Linked to the recent decisions of central banks, we do not see many changes in their role as creators or destroyers of the money supply. Liquidity remains at stable levels, and financial conditions continue to be relatively loose, especially in the Eurozone, where the ECB's recent interest rate cut and the increased willingness of commercial banks to offer credit have led to an improvement in this indicator.

 

The earnings season is underway

In recent weeks, fourth quarter earnings have been published by the main companies on both sides of the Atlantic. U.S. banks began reporting higher earnings and revenue increases than expected, which has made them one of the best sectors in terms of profitability in January.

After that, it was the turn of heavyweights in the indices such as Microsoft, Meta, Alphabet, and Apple, which reported mixed results. On the positive side, Meta and Apple’s results stood out, with their stocks receiving strong boosts, while Microsoft and Alphabet were affected by cloud business growth that was lower than expected. In the case of Google's parent company, it was due to its intention to increase investment far beyond expectations over the next twelve months. By the end of January, 77% of companies that had reported earnings had exceeded expectations by an average of 5%, leading the market to now expect a 14% growth for the fourth quarter in the United States.

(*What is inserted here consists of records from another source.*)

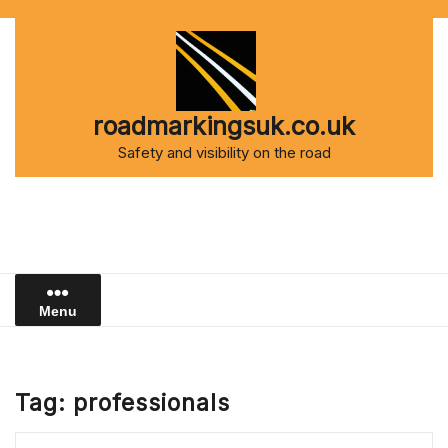
Skip
to
content
roadmarkingsuk.co.uk
Safety and visibility on the road
Menu
Tag:
professionals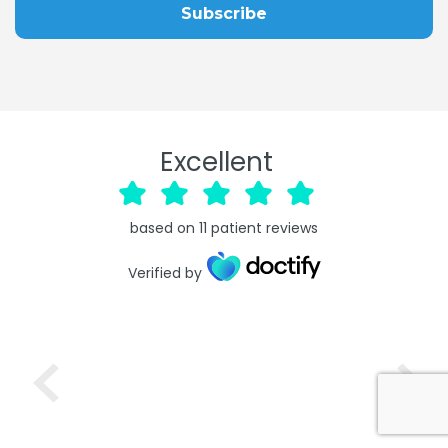
Excellent
based on
11
patient reviews
Verified by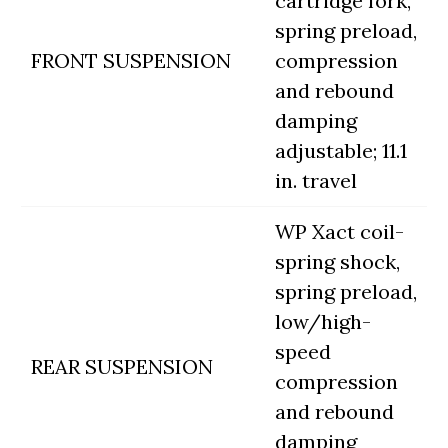
cartridge fork,
spring preload,
FRONT SUSPENSION
compression
and rebound
damping
adjustable; 11.1
in. travel
WP Xact coil-
spring shock,
spring preload,
low/high-
speed
REAR SUSPENSION
compression
and rebound
damping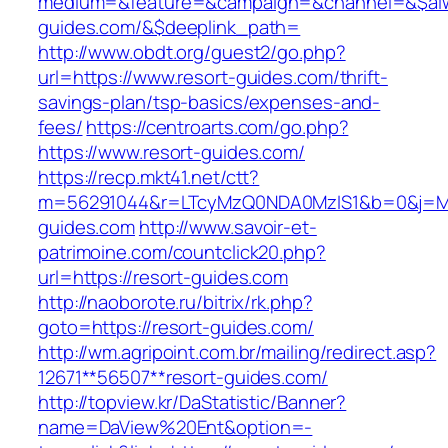
medium=&feature=&campaign=&channel=&$alway
guides.com/&$deeplink_path=
http://www.obdt.org/guest2/go.php?
url=https://www.resort-guides.com/thrift-
savings-plan/tsp-basics/expenses-and-
fees/
https://centroarts.com/go.php?
https://www.resort-guides.com/
https://recp.mkt41.net/ctt?
m=56291044&r=LTcyMzQ0NDA0MzIS1&b=0&j=MT
guides.com
http://www.savoir-et-
patrimoine.com/countclick20.php?
url=https://resort-guides.com
http://naoborote.ru/bitrix/rk.php?
goto=https://resort-guides.com/
http://wm.agripoint.com.br/mailing/redirect.asp?
12671**56507**resort-guides.com/
http://topview.kr/DaStatistic/Banner?
name=DaView%20Ent&option=-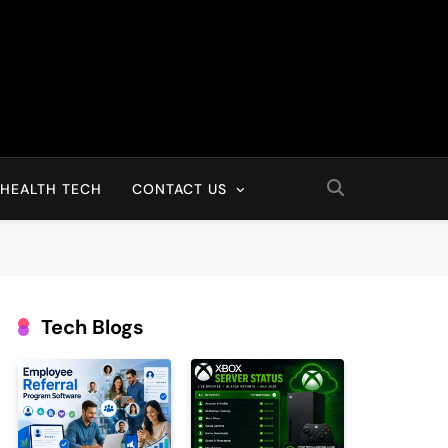
HEALTH TECH
CONTACT US
Tech Blogs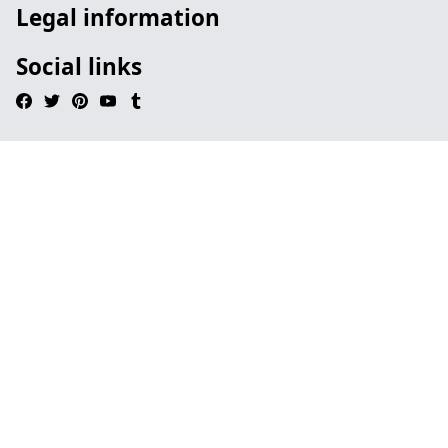
Legal information
Social links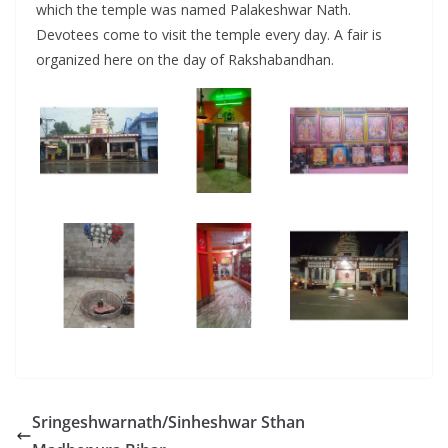
which the temple was named Palakeshwar Nath.
Devotees come to visit the temple every day. A fair is
organized here on the day of Rakshabandhan.
Sringeshwarnath/Sinheshwar Sthan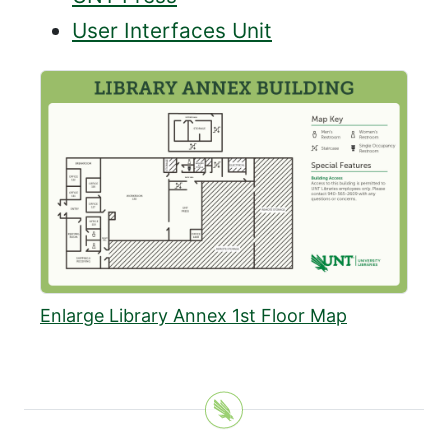
User Interfaces Unit
Enlarge Library Annex 1st Floor Map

On the European side, the earnings season has not gained as much traction, with less than 25% of the companies in the Stoxx600 having released their results. So far, the reading is positive, with 57% of companies exceeding earnings expectations and 75% surpassing revenue expectations, with margins of 2% and 1.7%, respectively. Thus, macroeconomic uncertainty has yet to reflect on the micro level, as corporate profits still point to solid growth for 2025.

 

Conclusion: few changes in the important factors, but caution remains

Regarding portfolio positioning, the macro picture suggests that only minor adjustments are needed, as recent volatility may continue. However, some caution may be necessary due to the strong “growth” bias that indices and managers with more indexed portfolios have taken. The momentum factor (buying what has risen the most and selling what has fallen the most) continues to perform well, but it’s one of the worst factors when the trend unexpectedly reverses. A few months ago, it was absolutely necessary to invest large amounts of money to capitalize on AI. In just one week, DeepSeek has cast doubt on this belief, erasing over $600 billion in market capitalization from Nvidia in a single day.